Delmastro gatto maldestro

Chi grida ogni due per tre all’allarme fascismo in Italia dovrebbe studiarsi il caso del sottosegretario Delmastro, condannato in primo grado per rivelazione di segreti.

di Marco Travaglio

Chi grida ogni due per tre all’allarme fascismo in Italia dovrebbe studiarsi il caso del sottosegretario Delmastro, condannato in primo grado per rivelazione di segreti. E si tranquillizzerebbe all’istante: ove mai qualcuno dei nostri sgovernanti sognasse di ripristinare il fascismo, non ce la potrebbe mai fare per manifesta incapacità. Il 12 gennaio 2023 i deputati del Pd Orlando, Serracchiani, Verini e Lai visitano il carcere di Sassari per incontrare Alfredo Cospito, il terrorista condannato perché gambizzò un manager e tentò una strage con una bomba, nel pieno della battaglia per fargli revocare il 41-bis. Poi trapela sui giornali una relazione del Gom (polizia penitenziaria) che li immortala a colloquio anche con tre boss mafiosi. Verini ammette un semplice “saluto”. Ma c’è ben altro. Cospito rifiutò di parlare con i deputati: “Io non ho niente da dirvi se prima non parlate con gli altri detenuti”. E quelli obbedirono. Il casalese Francesco Di Maio disse a Orlando che, con lui ministro, al 41-bis si stava meglio, e illustrò le sue proposte per modificare il carcere duro. Poi il Quartetto Dem si spostò davanti alle celle dei mafiosi siciliani Pino Cammarata e Pietro Rampulla (l’artificiere neofascista della strage di Capaci), conversò anche con loro sullo stesso tema, infine tornò da Cospito.

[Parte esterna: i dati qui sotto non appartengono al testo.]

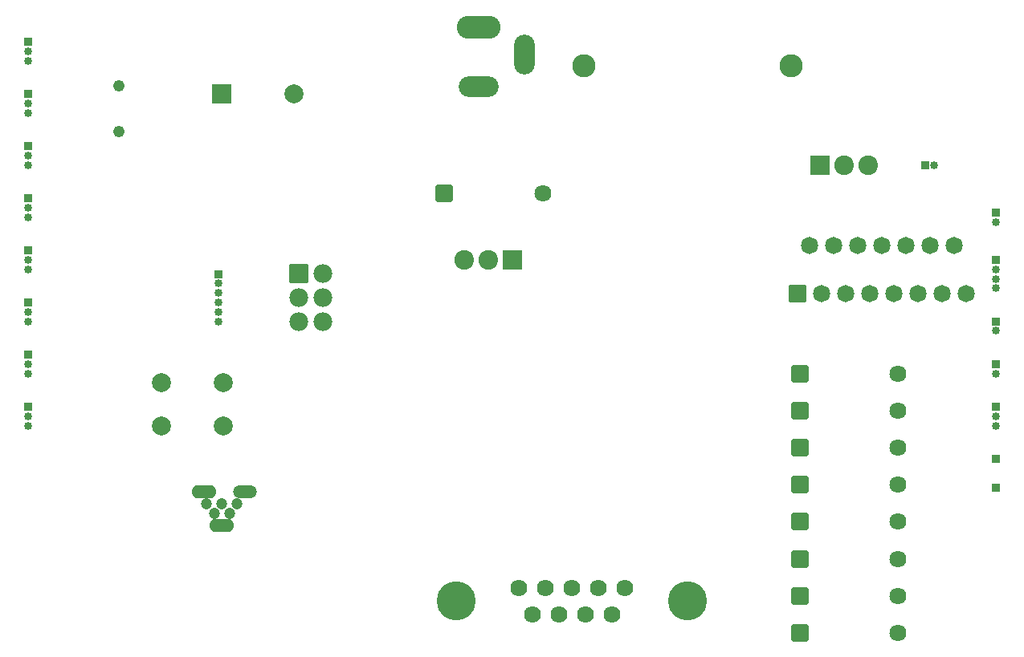
<source format=gbr>
%TF.GenerationSoftware,KiCad,Pcbnew,9.0.1*%
%TF.CreationDate,2026-02-02T13:33:26+05:30*%
%TF.ProjectId,robotics_controller,726f626f-7469-4637-935f-636f6e74726f,rev?*%
%TF.SameCoordinates,Original*%
%TF.FileFunction,Soldermask,Bot*%
%TF.FilePolarity,Negative*%
%FSLAX46Y46*%
G04 Gerber Fmt 4.6, Leading zero omitted, Abs format (unit mm)*
G04 Created by KiCad (PCBNEW 9.0.1) date 2026-02-02 13:33:26*
%MOMM*%
%LPD*%
G01*
G04 APERTURE LIST*
G04 Aperture macros list*
%AMRoundRect*
0 Rectangle with rounded corners*
0 $1 Rounding radius*
0 $2 $3 $4 $5 $6 $7 $8 $9 X,Y pos of 4 corners*
0 Add a 4 corners polygon primitive as box body*
4,1,4,$2,$3,$4,$5,$6,$7,$8,$9,$2,$3,0*
0 Add four circle primitives for the rounded corners*
1,1,$1+$1,$2,$3*
1,1,$1+$1,$4,$5*
1,1,$1+$1,$6,$7*
1,1,$1+$1,$8,$9*
0 Add four rect primitives between the rounded corners*
20,1,$1+$1,$2,$3,$4,$5,0*
20,1,$1+$1,$4,$5,$6,$7,0*
20,1,$1+$1,$6,$7,$8,$9,0*
20,1,$1+$1,$8,$9,$2,$3,0*%
G04 Aperture macros list end*
%ADD10RoundRect,0.102000X0.930000X0.930000X-0.930000X0.930000X-0.930000X-0.930000X0.930000X-0.930000X0*%
%ADD11C,2.064000*%
%ADD12R,0.850000X0.850000*%
%ADD13C,0.850000*%
%ADD14RoundRect,0.102000X-0.795000X-0.795000X0.795000X-0.795000X0.795000X0.795000X-0.795000X0.795000X0*%
%ADD15C,1.794000*%
%ADD16RoundRect,0.102000X-0.889000X-0.889000X0.889000X-0.889000X0.889000X0.889000X-0.889000X0.889000X0*%
%ADD17C,1.982000*%
%ADD18C,4.114800*%
%ADD19C,1.778800*%
%ADD20O,4.604000X2.404000*%
%ADD21O,4.204000X2.204000*%
%ADD22O,2.204000X4.204000*%
%ADD23RoundRect,0.102000X0.810000X-0.810000X0.810000X0.810000X-0.810000X0.810000X-0.810000X-0.810000X0*%
%ADD24C,1.824000*%
%ADD25C,1.204000*%
%ADD26O,2.620000X1.412000*%
%ADD27O,2.504000X1.354000*%
%ADD28R,2.000000X2.000000*%
%ADD29C,2.000000*%
%ADD30C,1.211000*%
%ADD31C,2.454000*%
%ADD32RoundRect,0.102000X-0.930000X-0.930000X0.930000X-0.930000X0.930000X0.930000X-0.930000X0.930000X0*%
G04 APERTURE END LIST*
D10*
%TO.C,Q1*%
X184500000Y-63500000D03*
D11*
X181960000Y-63500000D03*
X179420000Y-63500000D03*
%TD*%
D12*
%TO.C,J15*%
X235500000Y-58500000D03*
D13*
X235500000Y-59500000D03*
%TD*%
D14*
%TO.C,D2*%
X214803000Y-75500000D03*
D15*
X225197000Y-75500000D03*
%TD*%
D12*
%TO.C,J12*%
X133500000Y-73500000D03*
D13*
X133500000Y-74500000D03*
X133500000Y-75500000D03*
%TD*%
D14*
%TO.C,D7*%
X214803000Y-95050000D03*
D15*
X225197000Y-95050000D03*
%TD*%
D14*
%TO.C,D3*%
X214803000Y-79410000D03*
D15*
X225197000Y-79410000D03*
%TD*%
D12*
%TO.C,J17*%
X235500000Y-74500000D03*
D13*
X235500000Y-75500000D03*
%TD*%
D12*
%TO.C,J11*%
X133500000Y-68000000D03*
D13*
X133500000Y-69000000D03*
X133500000Y-70000000D03*
%TD*%
D16*
%TO.C,X1*%
X161960000Y-64920000D03*
D17*
X164500000Y-64920000D03*
X161960000Y-67460000D03*
X164500000Y-67460000D03*
X161960000Y-70000000D03*
X164500000Y-70000000D03*
%TD*%
D14*
%TO.C,D9*%
X214803000Y-102870000D03*
D15*
X225197000Y-102870000D03*
%TD*%
D14*
%TO.C,D5*%
X214803000Y-87230000D03*
D15*
X225197000Y-87230000D03*
%TD*%
D18*
%TO.C,CON1*%
X178616000Y-99500000D03*
X203000000Y-99500000D03*
D19*
X196396000Y-98103000D03*
X193602000Y-98103000D03*
X190808000Y-98103000D03*
X188014000Y-98103000D03*
X185220000Y-98103000D03*
X194999000Y-100897000D03*
X192205000Y-100897000D03*
X189411000Y-100897000D03*
X186617000Y-100897000D03*
%TD*%
D20*
%TO.C,J1*%
X181000000Y-38950000D03*
D21*
X181000000Y-45250000D03*
D22*
X185800000Y-41850000D03*
%TD*%
D12*
%TO.C,J13*%
X133500000Y-79000000D03*
D13*
X133500000Y-80000000D03*
X133500000Y-81000000D03*
%TD*%
D12*
%TO.C,J16*%
X235500000Y-70000000D03*
D13*
X235500000Y-71000000D03*
%TD*%
D23*
%TO.C,U3*%
X214610000Y-67080000D03*
D24*
X215880000Y-62000000D03*
X217150000Y-67080000D03*
X218420000Y-62000000D03*
X219690000Y-67080000D03*
X220960000Y-62000000D03*
X222230000Y-67080000D03*
X223500000Y-62000000D03*
X224770000Y-67080000D03*
X226040000Y-62000000D03*
X227310000Y-67080000D03*
X228580000Y-62000000D03*
X229850000Y-67080000D03*
X231120000Y-62000000D03*
X232390000Y-67080000D03*
%TD*%
D25*
%TO.C,J6*%
X152300000Y-89250000D03*
X153100000Y-90250000D03*
X153900000Y-89250000D03*
X154700000Y-90250000D03*
X155500000Y-89250000D03*
D26*
X152000000Y-88000000D03*
D27*
X156300000Y-88000000D03*
D26*
X153900000Y-91500000D03*
%TD*%
D28*
%TO.C,BZ1*%
X153900000Y-46000000D03*
D29*
X161500000Y-46000000D03*
%TD*%
D14*
%TO.C,D4*%
X214803000Y-83320000D03*
D15*
X225197000Y-83320000D03*
%TD*%
D30*
%TO.C,Y1*%
X143000000Y-50000000D03*
X143000000Y-45120000D03*
%TD*%
D14*
%TO.C,D8*%
X214803000Y-98960000D03*
D15*
X225197000Y-98960000D03*
%TD*%
D12*
%TO.C,J20*%
X235500000Y-84500000D03*
%TD*%
%TO.C,J9*%
X235500000Y-63500000D03*
D13*
X235500000Y-64500000D03*
X235500000Y-65500000D03*
X235500000Y-66500000D03*
%TD*%
D12*
%TO.C,J21*%
X235500000Y-87550000D03*
%TD*%
%TO.C,J8*%
X133500000Y-62500000D03*
D13*
X133500000Y-63500000D03*
X133500000Y-64500000D03*
%TD*%
D14*
%TO.C,D6*%
X214803000Y-91140000D03*
D15*
X225197000Y-91140000D03*
%TD*%
D12*
%TO.C,J10*%
X153500000Y-65000000D03*
D13*
X153500000Y-66000000D03*
X153500000Y-67000000D03*
X153500000Y-68000000D03*
X153500000Y-69000000D03*
X153500000Y-70000000D03*
%TD*%
D31*
%TO.C,F1*%
X192080000Y-43000000D03*
X213920000Y-43000000D03*
%TD*%
D32*
%TO.C,U4*%
X216920000Y-53500000D03*
D11*
X219460000Y-53500000D03*
X222000000Y-53500000D03*
%TD*%
D12*
%TO.C,J2*%
X133500000Y-40500000D03*
D13*
X133500000Y-41500000D03*
X133500000Y-42500000D03*
%TD*%
D12*
%TO.C,J5*%
X133500000Y-57000000D03*
D13*
X133500000Y-58000000D03*
X133500000Y-59000000D03*
%TD*%
D29*
%TO.C,SW1*%
X147500000Y-76500000D03*
X154000000Y-76500000D03*
X147500000Y-81000000D03*
X154000000Y-81000000D03*
%TD*%
D12*
%TO.C,J19*%
X235500000Y-79000000D03*
D13*
X235500000Y-80000000D03*
X235500000Y-81000000D03*
%TD*%
D12*
%TO.C,J18*%
X228000000Y-53500000D03*
D13*
X229000000Y-53500000D03*
%TD*%
D12*
%TO.C,J4*%
X133500000Y-51500000D03*
D13*
X133500000Y-52500000D03*
X133500000Y-53500000D03*
%TD*%
D12*
%TO.C,J3*%
X133500000Y-46000000D03*
D13*
X133500000Y-47000000D03*
X133500000Y-48000000D03*
%TD*%
D14*
%TO.C,D1*%
X177303000Y-56500000D03*
D15*
X187697000Y-56500000D03*
%TD*%
M02*

</source>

Se l’avesse fatto la destra, apriti cielo. Per il governo, la relazione è un rigore a porta vuota per mettere in ginocchio il Pd. Ma appena finisce in mano al geniale Delmastro diventa un autogol. Il sottosegretario la mostra all’amico Donzelli, che la spiattella con citazioni testuali alla Camera. Essendo segreta, Delmastro finisce indagato. Così nessuno parla più dell’inaudita leggerezza dei deputati Pd che ascoltano le proposte dei boss mafiosi per riformare il 41-bis e poi tentano di nasconderlo. E tutti parlano del segreto violato. La Procura chiede di archiviare, ma il Gip rinvia a giudizio Delmastro con l’imputazione coatta. Stessa scena in Tribunale: il pm chiede l’assoluzione e i giudici condannano a 8 mesi. Fisiologia pura: nel 50 e rotti per cento dei casi i giudici decidono diversamente dalle richieste dei pm o dalle sentenze di grado inferiore. Meloni e Nordio potrebbero, anzi dovrebbero prendere atto della sentenza, augurare al collega l’assoluzione in appello e spiegare che i fatti non meritano le dimissioni. Invece scatenano la canea sulle toghe rosse, che stavolta non si annidano più in Procura (quella del famigerato Lo Voi, che ha sempre difeso Delmastro), ma in Tribunale. E le accusano di aver disatteso le richieste del pm, invocando la separazione delle carriere: finora la giustificavano con l’appiattimento dei giudici sui pm, ora strillano contro i giudici che osano non appiattirsi sui pm. Più che un Cln, serve un Tso.